Could you please retype exactly the lines from the start of the records below through the line that contains "you make the most of the season's", both included, and leave out the pictures?

● **Saved data entries**:
──────────
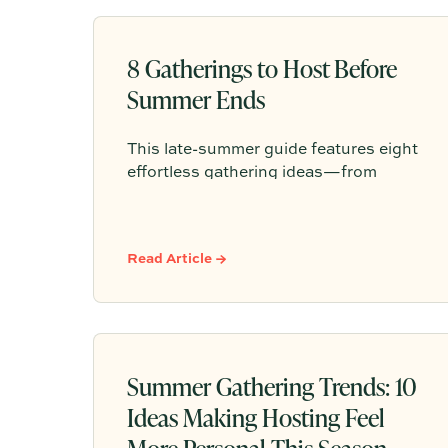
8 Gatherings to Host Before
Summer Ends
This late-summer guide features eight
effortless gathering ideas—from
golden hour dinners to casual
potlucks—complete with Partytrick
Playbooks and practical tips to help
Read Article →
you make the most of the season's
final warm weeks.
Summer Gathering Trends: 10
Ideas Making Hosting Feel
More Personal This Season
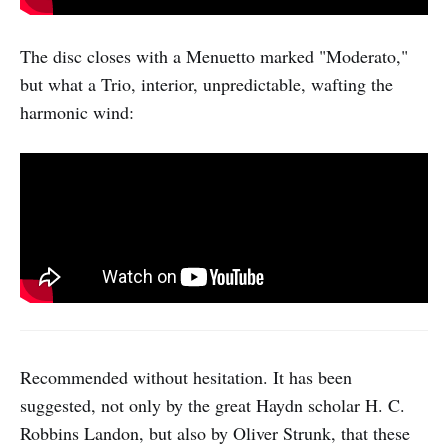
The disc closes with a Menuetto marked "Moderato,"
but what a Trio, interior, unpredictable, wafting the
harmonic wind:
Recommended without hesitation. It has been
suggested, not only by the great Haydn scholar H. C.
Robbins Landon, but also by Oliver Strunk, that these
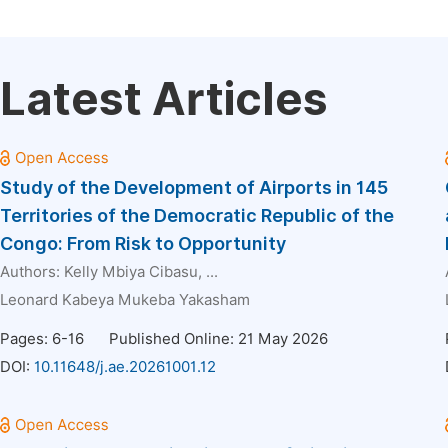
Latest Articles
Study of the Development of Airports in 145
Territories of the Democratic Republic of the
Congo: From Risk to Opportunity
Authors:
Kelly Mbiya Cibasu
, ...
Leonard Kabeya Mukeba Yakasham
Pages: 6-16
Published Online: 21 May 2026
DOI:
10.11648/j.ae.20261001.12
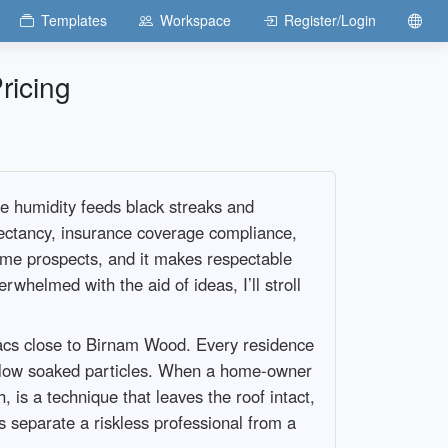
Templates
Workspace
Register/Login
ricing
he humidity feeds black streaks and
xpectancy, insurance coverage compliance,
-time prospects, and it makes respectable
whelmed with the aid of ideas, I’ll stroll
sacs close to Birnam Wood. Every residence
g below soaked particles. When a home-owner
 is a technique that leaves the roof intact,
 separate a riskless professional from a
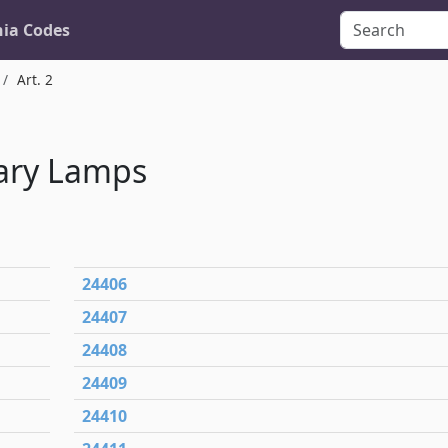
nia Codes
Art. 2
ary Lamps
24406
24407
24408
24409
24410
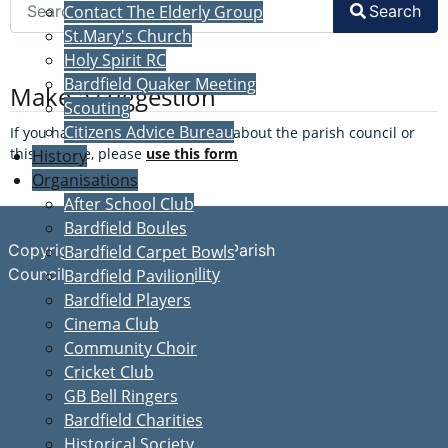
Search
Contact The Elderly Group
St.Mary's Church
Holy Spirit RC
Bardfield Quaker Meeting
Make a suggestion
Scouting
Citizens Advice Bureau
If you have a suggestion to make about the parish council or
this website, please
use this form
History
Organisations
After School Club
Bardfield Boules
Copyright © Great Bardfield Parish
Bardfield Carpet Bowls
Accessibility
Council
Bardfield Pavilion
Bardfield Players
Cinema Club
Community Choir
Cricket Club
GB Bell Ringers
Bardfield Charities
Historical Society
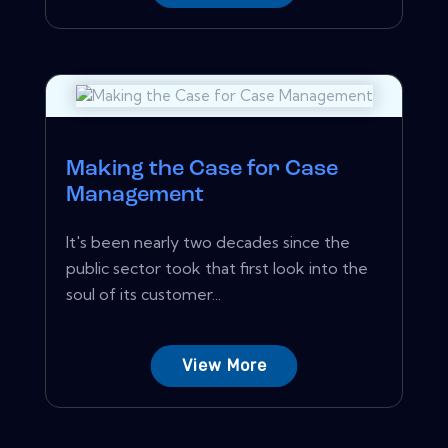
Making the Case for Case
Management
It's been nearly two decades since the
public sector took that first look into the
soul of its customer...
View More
──────────
● **Output for this task**:
8 Gatherings to Host Before
Summer Ends
This late-summer guide features eight
effortless gathering ideas—from
golden hour dinners to casual
potlucks—complete with Partytrick
Playbooks and practical tips to help
Read Article →
you make the most of the season's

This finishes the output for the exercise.